# GW Basic, Which Dos Pack had GWBasic on it, anyone remember?



## Direct Current (Apr 8, 2005)

*Anyone remember which dos pack had GW Basic on it? seems to me it was Dos 5 or DOs 6.0 but can't remember? Can anyone tell me?:wave::normal::laugh:*


----------



## Bookworm99 (Jun 5, 2007)

I'm not sure, but you can use BASIC or a varient thereof by downloading it from Microsoft - and I'm not sure why you'd want to use an old version of an old language anyhow


----------



## Direct Current (Apr 8, 2005)

*Hay Bookworm99 have not talk to you in a very long time but believe it or not there is a reason for me and the basic.
I once had a fair to middling computer and was about to get involved in many of the computer thing I had wanted to do all me work life, but has luck would have it, My two parrents that I am taking care of with alziemhers, they have a bad habit of getting into my stuff and screwing it up, and the did when they kick to H out of it and it cashed big time....Now being on total disablility income don't exactly bring home any extra change or chances for a computer with adiquite working probibilities to develop websites / visual basic / html / graphic /audio studio stuff which I use in my teaching and recording my evangelic messages work for the good Lord.

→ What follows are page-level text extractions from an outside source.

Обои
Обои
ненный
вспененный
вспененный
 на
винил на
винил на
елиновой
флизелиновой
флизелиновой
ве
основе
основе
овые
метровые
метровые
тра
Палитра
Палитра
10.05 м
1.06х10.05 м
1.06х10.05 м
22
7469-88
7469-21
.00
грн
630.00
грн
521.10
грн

So now I am back to using a old 12 lbs 1237 compaq with very very limited ability to do anything using Win98. So to help me keep my sanity here ( according to doctors) I am using any means possible to keep drive on. I still have plenty of books around here on GWB so to keep me going and write and doing with a computer with only 3 gig HD and maybe getting my DVD ext Drive working so I can still do some of my preaching work. 

Well guy that about it except I dream of getting luck enough to wing some dollars to get me anout computer so to use me talants to pay off the new deits of this porstectic leg and and the old meds. and to keep my sanity from going down hill :laugh::laugh::laugh::laugh::sigh::smile: But I have one thing I can hang on to is my falth in the Lord. 

Many thanks for the reply and God Bless *


----------



## Bookworm99 (Jun 5, 2007)

If you like, I'd be happy to direct you to a lovely Nigerian widow who can help you with your problem... and by the way, I'm Jewish. 

That said, I have NO IDEA what GWDBasic is or how to get it. Get QuickBASIC from http://www.microsoft.com


----------